INSTRUCTIONS TO FOLLOW: Each line from the one containing "Tainted Grail" to the end of the listing below should be output exactly; no other line is wanted.

DATA FOR REVIEW:
'''

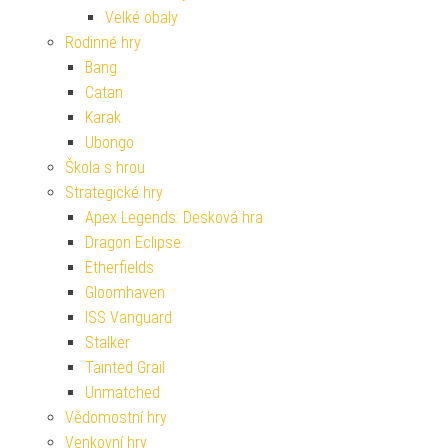
Velké obaly
Rodinné hry
Bang
Catan
Karak
Ubongo
Škola s hrou
Strategické hry
Apex Legends: Desková hra
Dragon Eclipse
Etherfields
Gloomhaven
ISS Vanguard
Stalker
Tainted Grail
Unmatched
Vědomostní hry
Venkovní hry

'''

WRITTEN RESPONSE:
Tainted Grail
Unmatched
Vědomostní hry
Venkovní hry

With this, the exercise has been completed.